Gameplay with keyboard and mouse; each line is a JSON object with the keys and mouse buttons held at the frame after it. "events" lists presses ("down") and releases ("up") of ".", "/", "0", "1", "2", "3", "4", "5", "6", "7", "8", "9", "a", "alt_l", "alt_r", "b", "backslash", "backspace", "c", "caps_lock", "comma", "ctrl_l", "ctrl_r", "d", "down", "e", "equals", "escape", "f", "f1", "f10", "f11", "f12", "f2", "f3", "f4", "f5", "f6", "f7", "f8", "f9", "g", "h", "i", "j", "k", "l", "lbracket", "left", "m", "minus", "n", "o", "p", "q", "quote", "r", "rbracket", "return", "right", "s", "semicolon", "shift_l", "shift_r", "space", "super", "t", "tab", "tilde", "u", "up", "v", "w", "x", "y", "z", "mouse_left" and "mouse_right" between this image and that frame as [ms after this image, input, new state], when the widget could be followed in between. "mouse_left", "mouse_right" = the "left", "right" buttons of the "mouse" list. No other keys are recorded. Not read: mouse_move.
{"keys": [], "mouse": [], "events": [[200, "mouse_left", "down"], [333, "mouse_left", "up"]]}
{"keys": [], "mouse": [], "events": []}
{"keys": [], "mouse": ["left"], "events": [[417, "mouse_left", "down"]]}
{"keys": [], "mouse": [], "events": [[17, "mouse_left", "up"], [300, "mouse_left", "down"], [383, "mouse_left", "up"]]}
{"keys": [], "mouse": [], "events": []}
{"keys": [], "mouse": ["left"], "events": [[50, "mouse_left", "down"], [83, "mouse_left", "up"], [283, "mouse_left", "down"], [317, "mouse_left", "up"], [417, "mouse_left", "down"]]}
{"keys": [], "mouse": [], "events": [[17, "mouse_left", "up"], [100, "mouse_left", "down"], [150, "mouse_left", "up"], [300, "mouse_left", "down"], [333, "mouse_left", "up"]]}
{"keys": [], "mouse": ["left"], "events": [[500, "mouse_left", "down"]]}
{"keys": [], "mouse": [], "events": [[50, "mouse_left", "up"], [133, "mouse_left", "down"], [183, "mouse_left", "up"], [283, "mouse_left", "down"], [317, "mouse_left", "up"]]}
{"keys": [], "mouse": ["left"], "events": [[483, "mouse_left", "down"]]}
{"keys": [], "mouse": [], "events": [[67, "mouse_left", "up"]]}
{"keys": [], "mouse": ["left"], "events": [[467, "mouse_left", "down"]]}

ACTIVITY –
Down to the last line, return the data above exactly.

TASK OUTPUT –
Gameplay with keyboard and mouse; each line is a JSON object with the keys and mouse buttons held at the frame after it. "events" lists presses ("down") and releases ("up") of ".", "/", "0", "1", "2", "3", "4", "5", "6", "7", "8", "9", "a", "alt_l", "alt_r", "b", "backslash", "backspace", "c", "caps_lock", "comma", "ctrl_l", "ctrl_r", "d", "down", "e", "equals", "escape", "f", "f1", "f10", "f11", "f12", "f2", "f3", "f4", "f5", "f6", "f7", "f8", "f9", "g", "h", "i", "j", "k", "l", "lbracket", "left", "m", "minus", "n", "o", "p", "q", "quote", "r", "rbracket", "return", "right", "s", "semicolon", "shift_l", "shift_r", "space", "super", "t", "tab", "tilde", "u", "up", "v", "w", "x", "y", "z", "mouse_left" and "mouse_right" between this image and that frame as [ms after this image, input, new state], when the widget could be followed in between. "mouse_left", "mouse_right" = the "left", "right" buttons of the "mouse" list. No other keys are recorded. Not read: mouse_move.
{"keys": [], "mouse": [], "events": [[200, "mouse_left", "down"], [333, "mouse_left", "up"]]}
{"keys": [], "mouse": [], "events": []}
{"keys": [], "mouse": ["left"], "events": [[417, "mouse_left", "down"]]}
{"keys": [], "mouse": [], "events": [[17, "mouse_left", "up"], [300, "mouse_left", "down"], [383, "mouse_left", "up"]]}
{"keys": [], "mouse": [], "events": []}
{"keys": [], "mouse": ["left"], "events": [[50, "mouse_left", "down"], [83, "mouse_left", "up"], [283, "mouse_left", "down"], [317, "mouse_left", "up"], [417, "mouse_left", "down"]]}
{"keys": [], "mouse": [], "events": [[17, "mouse_left", "up"], [100, "mouse_left", "down"], [150, "mouse_left", "up"], [300, "mouse_left", "down"], [333, "mouse_left", "up"]]}
{"keys": [], "mouse": ["left"], "events": [[500, "mouse_left", "down"]]}
{"keys": [], "mouse": [], "events": [[50, "mouse_left", "up"], [133, "mouse_left", "down"], [183, "mouse_left", "up"], [283, "mouse_left", "down"], [317, "mouse_left", "up"]]}
{"keys": [], "mouse": ["left"], "events": [[483, "mouse_left", "down"]]}
{"keys": [], "mouse": [], "events": [[67, "mouse_left", "up"]]}
{"keys": [], "mouse": ["left"], "events": [[467, "mouse_left", "down"]]}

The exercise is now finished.